_Extracted entries:_

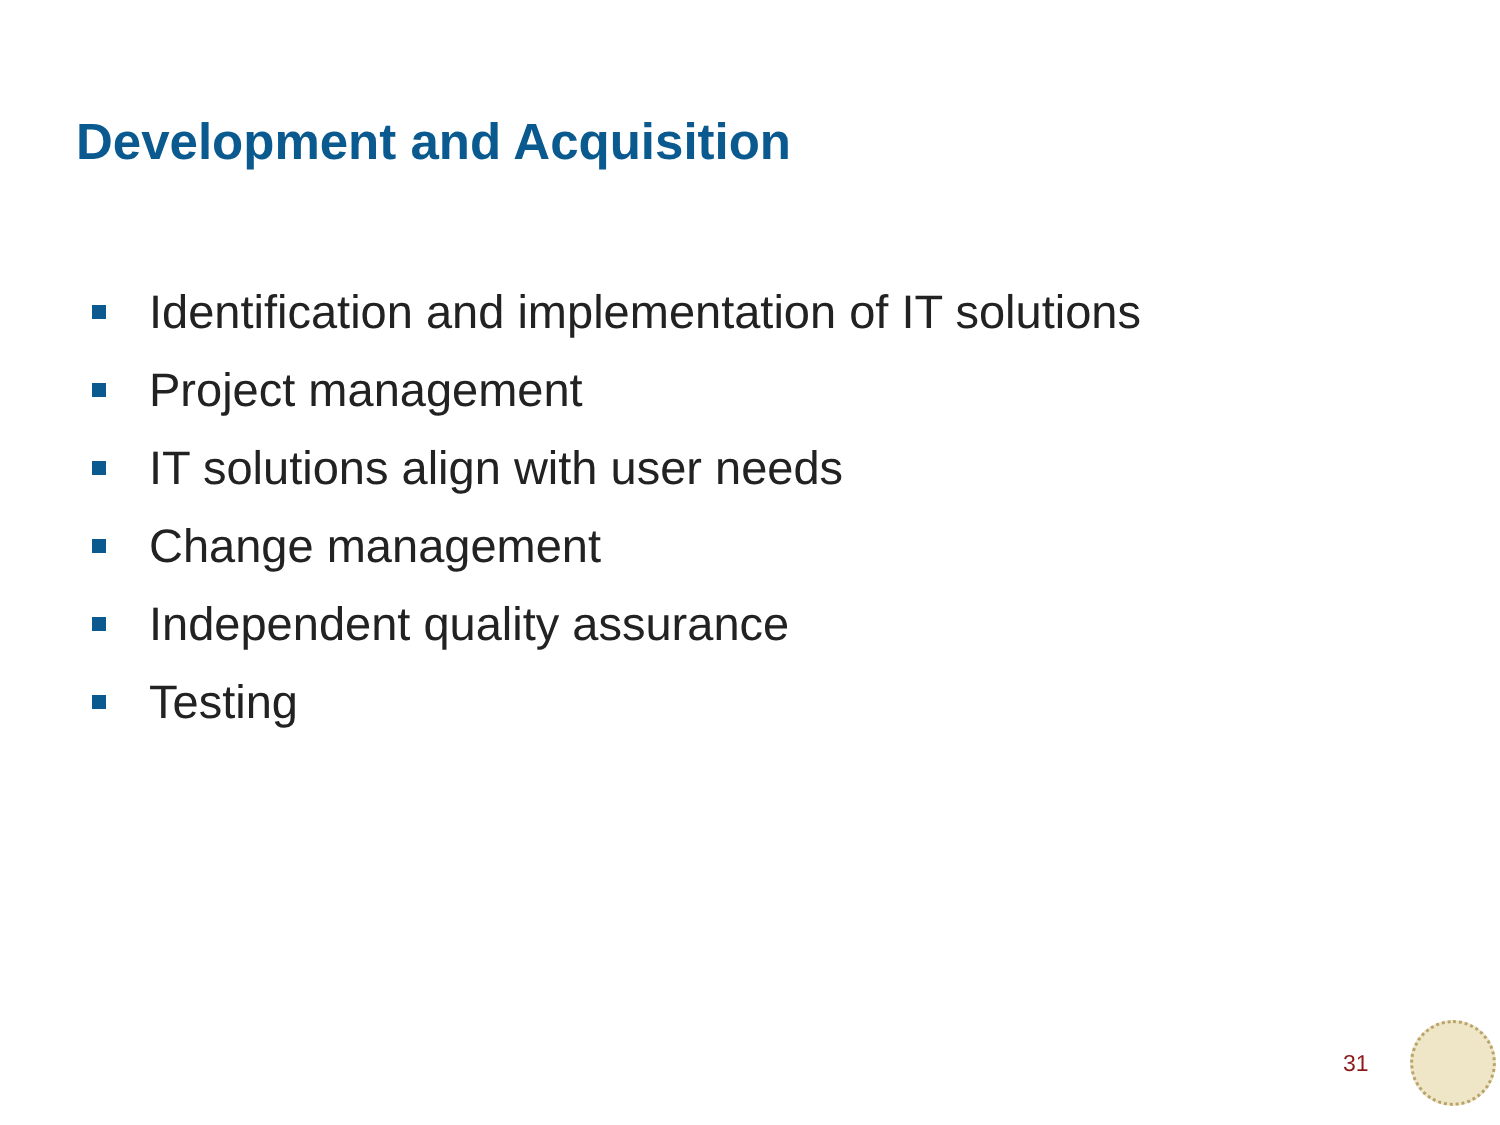Development and Acquisition
Identification and implementation of IT solutions
Project management
IT solutions align with user needs
Change management
Independent quality assurance
Testing
31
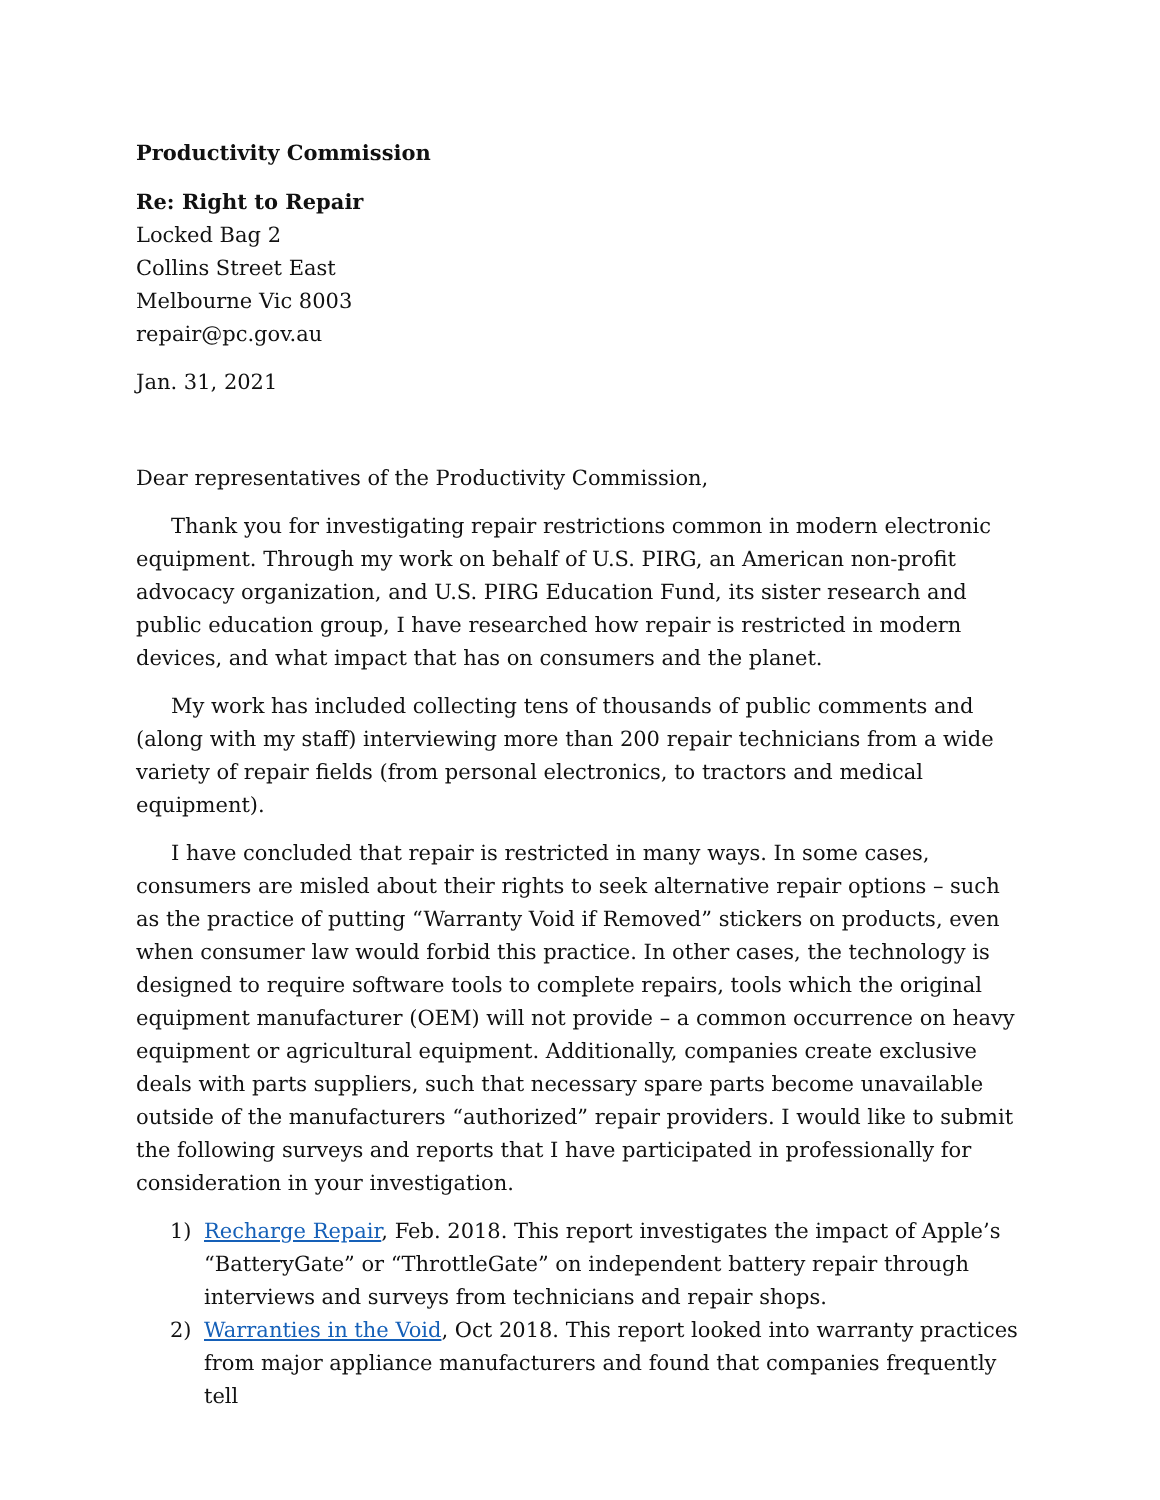Productivity Commission
Re: Right to Repair
Locked Bag 2
Collins Street East
Melbourne Vic 8003
repair@pc.gov.au
Jan. 31, 2021
Dear representatives of the Productivity Commission,
Thank you for investigating repair restrictions common in modern electronic equipment. Through my work on behalf of U.S. PIRG, an American non-profit advocacy organization, and U.S. PIRG Education Fund, its sister research and public education group, I have researched how repair is restricted in modern devices, and what impact that has on consumers and the planet.
My work has included collecting tens of thousands of public comments and (along with my staff) interviewing more than 200 repair technicians from a wide variety of repair fields (from personal electronics, to tractors and medical equipment).
I have concluded that repair is restricted in many ways. In some cases, consumers are misled about their rights to seek alternative repair options – such as the practice of putting “Warranty Void if Removed” stickers on products, even when consumer law would forbid this practice. In other cases, the technology is designed to require software tools to complete repairs, tools which the original equipment manufacturer (OEM) will not provide – a common occurrence on heavy equipment or agricultural equipment. Additionally, companies create exclusive deals with parts suppliers, such that necessary spare parts become unavailable outside of the manufacturers “authorized” repair providers. I would like to submit the following surveys and reports that I have participated in professionally for consideration in your investigation.
1) Recharge Repair, Feb. 2018. This report investigates the impact of Apple’s “BatteryGate” or “ThrottleGate” on independent battery repair through interviews and surveys from technicians and repair shops.
2) Warranties in the Void, Oct 2018. This report looked into warranty practices from major appliance manufacturers and found that companies frequently tell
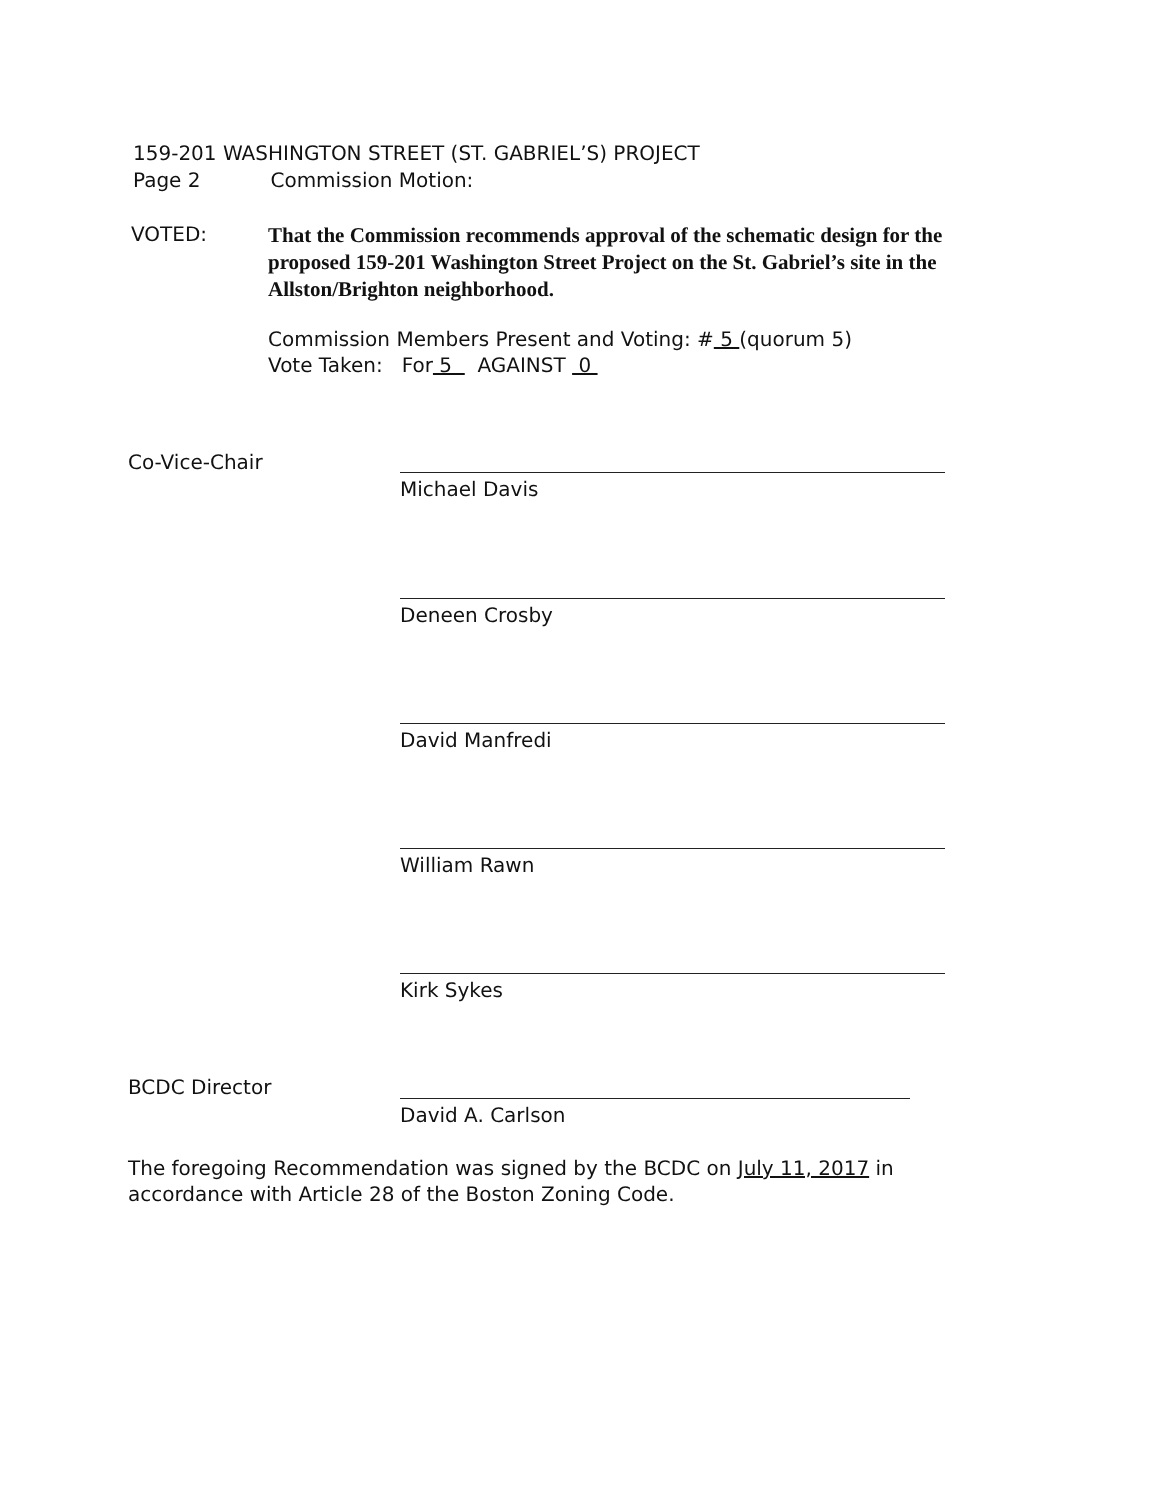159-201 WASHINGTON STREET (ST. GABRIEL’S) PROJECT
Page 2 Commission Motion:
VOTED:
That the Commission recommends approval of the schematic design for the proposed 159-201 Washington Street Project on the St. Gabriel’s site in the Allston/Brighton neighborhood.
Commission Members Present and Voting: # 5 (quorum 5)
Vote Taken: For 5 AGAINST 0
Co-Vice-Chair
Michael Davis
Deneen Crosby
David Manfredi
William Rawn
Kirk Sykes
BCDC Director
David A. Carlson
The foregoing Recommendation was signed by the BCDC on July 11, 2017 in accordance with Article 28 of the Boston Zoning Code.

_To do:_
Without the pictures, please reproduce each line of the listing above exactly, from the first one through the line bearing "Dear representatives of".

_Response to the task:_
Development and Acquisition
Identification and implementation of IT solutions
Project management
IT solutions align with user needs
Change management
Independent quality assurance
Testing
31
Productivity Commission
Re: Right to Repair
Locked Bag 2
Collins Street East
Melbourne Vic 8003
repair@pc.gov.au
Jan. 31, 2021
Dear representatives of the Productivity Commission,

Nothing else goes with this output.